Level 0: the Swamp of POX
This is the least conforming to REST architecture style. Usually exposes just one URI for the entire application. SOAP or XML-RPC based applications come in at this level. Only uses HTTP POST for all actions, even for data fetch.
POX stands for Plain Old XML
What is the second level of API maturity?
Level 1: Resource based address/URI
These services employ multiple URIs unlike level 0, however they still only use HTTP POST for all operations. Every resource is identifiable by its own unique URI - including nested resources. This resource-based addressing can be considered the starting point for APIs being RESTful.
What is the third level of API maturity?
Level 2: HTTP Verbs
APIs at this level fully utilize all HTTP command or verbs such as GET, POST, PUT and DELETE. The request body doesn’t carry the operation information at this level. The return codes are also properly used so that the clients can check for errors
What is for fourth and final level of API maturity?
Level 3: HyperMedia/HATEOAS
Most mature APIs are at this level. They use HATEOAS (Hypertext as The Engine of Application State). It’s also known as HyperMedia, which basically consists of resource links and forms.
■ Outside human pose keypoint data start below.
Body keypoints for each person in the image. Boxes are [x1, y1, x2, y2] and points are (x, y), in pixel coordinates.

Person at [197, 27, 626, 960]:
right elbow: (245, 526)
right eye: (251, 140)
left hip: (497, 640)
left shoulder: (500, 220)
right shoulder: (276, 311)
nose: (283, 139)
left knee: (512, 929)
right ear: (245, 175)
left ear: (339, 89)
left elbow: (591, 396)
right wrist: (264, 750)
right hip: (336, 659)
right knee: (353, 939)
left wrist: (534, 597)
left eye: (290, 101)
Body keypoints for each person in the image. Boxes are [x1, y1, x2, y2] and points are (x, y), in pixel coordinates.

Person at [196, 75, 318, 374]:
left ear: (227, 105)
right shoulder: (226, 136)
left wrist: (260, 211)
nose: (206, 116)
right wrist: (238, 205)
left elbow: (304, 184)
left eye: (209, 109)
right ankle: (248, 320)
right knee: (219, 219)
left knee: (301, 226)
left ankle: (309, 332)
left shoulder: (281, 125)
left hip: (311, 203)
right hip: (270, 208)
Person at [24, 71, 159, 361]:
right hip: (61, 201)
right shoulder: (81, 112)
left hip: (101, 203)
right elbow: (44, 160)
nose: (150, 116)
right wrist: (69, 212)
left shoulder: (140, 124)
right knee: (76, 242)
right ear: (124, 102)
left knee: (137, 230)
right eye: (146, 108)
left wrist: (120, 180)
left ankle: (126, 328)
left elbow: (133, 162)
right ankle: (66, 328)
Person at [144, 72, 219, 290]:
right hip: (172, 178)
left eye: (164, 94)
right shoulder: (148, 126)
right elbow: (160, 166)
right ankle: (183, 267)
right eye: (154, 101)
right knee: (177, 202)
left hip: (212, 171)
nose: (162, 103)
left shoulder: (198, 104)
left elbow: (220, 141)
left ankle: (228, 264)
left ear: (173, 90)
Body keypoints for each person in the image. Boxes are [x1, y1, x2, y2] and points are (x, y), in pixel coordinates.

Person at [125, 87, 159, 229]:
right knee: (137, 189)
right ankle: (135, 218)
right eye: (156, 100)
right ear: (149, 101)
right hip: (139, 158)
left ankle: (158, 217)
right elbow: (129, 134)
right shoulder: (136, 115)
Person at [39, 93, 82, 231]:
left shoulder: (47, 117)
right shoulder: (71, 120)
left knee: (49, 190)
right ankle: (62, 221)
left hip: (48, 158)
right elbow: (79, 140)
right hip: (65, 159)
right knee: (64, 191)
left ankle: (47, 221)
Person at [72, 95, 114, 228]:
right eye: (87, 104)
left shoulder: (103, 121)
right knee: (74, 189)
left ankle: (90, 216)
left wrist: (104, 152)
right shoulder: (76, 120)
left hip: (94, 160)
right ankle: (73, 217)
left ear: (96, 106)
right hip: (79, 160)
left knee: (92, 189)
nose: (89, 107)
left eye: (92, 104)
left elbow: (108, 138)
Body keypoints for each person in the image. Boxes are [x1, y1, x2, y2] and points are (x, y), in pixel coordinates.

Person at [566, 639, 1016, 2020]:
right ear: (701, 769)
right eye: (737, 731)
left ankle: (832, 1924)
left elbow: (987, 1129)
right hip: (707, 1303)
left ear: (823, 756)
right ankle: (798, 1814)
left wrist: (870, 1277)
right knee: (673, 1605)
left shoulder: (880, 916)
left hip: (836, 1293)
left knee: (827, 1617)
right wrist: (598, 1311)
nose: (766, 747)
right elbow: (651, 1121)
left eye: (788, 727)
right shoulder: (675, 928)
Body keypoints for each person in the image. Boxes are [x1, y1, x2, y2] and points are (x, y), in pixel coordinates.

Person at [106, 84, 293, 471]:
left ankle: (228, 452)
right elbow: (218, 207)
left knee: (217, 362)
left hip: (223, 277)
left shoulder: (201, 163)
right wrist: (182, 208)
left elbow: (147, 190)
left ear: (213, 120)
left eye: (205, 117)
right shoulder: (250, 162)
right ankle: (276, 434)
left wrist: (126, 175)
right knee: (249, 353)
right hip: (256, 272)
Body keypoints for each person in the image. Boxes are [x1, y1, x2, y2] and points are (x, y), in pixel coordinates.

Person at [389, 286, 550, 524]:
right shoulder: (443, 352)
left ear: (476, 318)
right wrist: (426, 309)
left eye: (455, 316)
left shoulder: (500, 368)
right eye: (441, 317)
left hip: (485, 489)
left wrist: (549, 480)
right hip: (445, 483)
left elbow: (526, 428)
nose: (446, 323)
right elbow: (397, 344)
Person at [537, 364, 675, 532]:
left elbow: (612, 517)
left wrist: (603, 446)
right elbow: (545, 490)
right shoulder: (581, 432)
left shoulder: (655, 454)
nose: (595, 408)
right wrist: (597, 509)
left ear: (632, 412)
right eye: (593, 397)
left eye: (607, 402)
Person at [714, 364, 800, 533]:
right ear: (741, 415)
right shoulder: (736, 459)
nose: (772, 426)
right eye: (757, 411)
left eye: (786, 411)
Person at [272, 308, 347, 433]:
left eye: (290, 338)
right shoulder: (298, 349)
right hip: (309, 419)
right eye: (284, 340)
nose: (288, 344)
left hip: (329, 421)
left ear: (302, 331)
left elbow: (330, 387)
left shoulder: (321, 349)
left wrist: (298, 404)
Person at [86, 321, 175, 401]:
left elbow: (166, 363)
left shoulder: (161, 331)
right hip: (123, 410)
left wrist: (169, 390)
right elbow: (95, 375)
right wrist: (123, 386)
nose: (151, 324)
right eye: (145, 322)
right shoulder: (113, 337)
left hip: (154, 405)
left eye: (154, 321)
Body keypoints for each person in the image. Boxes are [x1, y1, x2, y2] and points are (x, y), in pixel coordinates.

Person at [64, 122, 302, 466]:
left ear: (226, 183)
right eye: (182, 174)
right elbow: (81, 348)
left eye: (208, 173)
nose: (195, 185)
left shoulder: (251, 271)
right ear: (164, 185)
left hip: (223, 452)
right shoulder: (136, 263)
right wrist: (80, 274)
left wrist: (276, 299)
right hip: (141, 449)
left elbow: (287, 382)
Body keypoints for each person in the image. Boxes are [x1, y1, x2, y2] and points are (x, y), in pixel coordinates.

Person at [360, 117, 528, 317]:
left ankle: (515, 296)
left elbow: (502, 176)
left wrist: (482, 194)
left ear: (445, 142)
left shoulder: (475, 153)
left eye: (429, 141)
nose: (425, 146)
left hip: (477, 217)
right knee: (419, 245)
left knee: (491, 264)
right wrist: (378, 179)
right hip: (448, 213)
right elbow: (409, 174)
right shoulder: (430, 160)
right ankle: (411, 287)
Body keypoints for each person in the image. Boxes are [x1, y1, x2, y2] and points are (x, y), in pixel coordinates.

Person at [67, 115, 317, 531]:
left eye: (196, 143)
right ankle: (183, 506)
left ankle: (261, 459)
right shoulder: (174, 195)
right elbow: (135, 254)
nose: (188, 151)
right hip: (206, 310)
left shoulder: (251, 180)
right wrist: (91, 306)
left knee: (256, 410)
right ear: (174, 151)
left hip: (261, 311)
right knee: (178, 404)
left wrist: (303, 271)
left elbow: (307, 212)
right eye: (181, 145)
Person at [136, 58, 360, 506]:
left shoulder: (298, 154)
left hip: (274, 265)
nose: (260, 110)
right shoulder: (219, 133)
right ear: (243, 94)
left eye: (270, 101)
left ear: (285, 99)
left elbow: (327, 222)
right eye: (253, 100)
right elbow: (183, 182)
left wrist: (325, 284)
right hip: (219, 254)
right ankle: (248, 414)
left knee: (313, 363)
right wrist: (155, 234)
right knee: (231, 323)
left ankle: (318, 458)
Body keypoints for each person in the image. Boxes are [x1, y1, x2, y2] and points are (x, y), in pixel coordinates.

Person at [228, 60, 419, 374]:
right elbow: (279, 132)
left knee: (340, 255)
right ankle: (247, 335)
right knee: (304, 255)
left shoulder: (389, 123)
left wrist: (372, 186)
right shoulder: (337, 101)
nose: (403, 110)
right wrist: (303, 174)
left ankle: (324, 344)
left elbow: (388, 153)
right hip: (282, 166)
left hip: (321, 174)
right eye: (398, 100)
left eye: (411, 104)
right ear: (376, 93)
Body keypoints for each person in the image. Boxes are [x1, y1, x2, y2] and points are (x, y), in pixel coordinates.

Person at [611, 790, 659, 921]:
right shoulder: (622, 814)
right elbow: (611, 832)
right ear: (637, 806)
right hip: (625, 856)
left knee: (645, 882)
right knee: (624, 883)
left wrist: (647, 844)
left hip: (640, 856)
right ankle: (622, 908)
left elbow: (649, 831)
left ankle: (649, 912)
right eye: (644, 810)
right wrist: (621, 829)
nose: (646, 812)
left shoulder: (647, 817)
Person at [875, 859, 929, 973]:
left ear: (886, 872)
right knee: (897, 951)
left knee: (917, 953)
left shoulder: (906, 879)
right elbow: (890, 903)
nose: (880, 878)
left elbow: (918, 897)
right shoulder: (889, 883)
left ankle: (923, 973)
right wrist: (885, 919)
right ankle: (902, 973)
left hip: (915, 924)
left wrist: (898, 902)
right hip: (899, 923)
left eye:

Establishing connections between resources becomes easy as they don’t require human intervention and aids client-driven automation.
How do you organise APIs?
Organise the API design around resources by focusing the business entities that the web API exposes. When possible, resource URIs should be based on nouns (the resource) and not verbs (the operations on the resource).
Avoid creating APIs that simply mirror the internal structure of a database, a client should not be exposed to the internal implementation.
Adopt consistent naming conventions in URIs.
Consider the relationships between different types of resources and how you might expose these associations.
Consider load on the server, and avoid “chatty” web APIs that expose a large number of small resources.
What are asynchronous operations?
Sometimes a REST operation might require processing that takes a while to complete, if you wait for completion before sending a response to the client, it might cause unacceptable latency.
If this is the case, consider making the operation asynchronous. Return HTTP status 202 to indicate the request was accepted for processing but is not completed.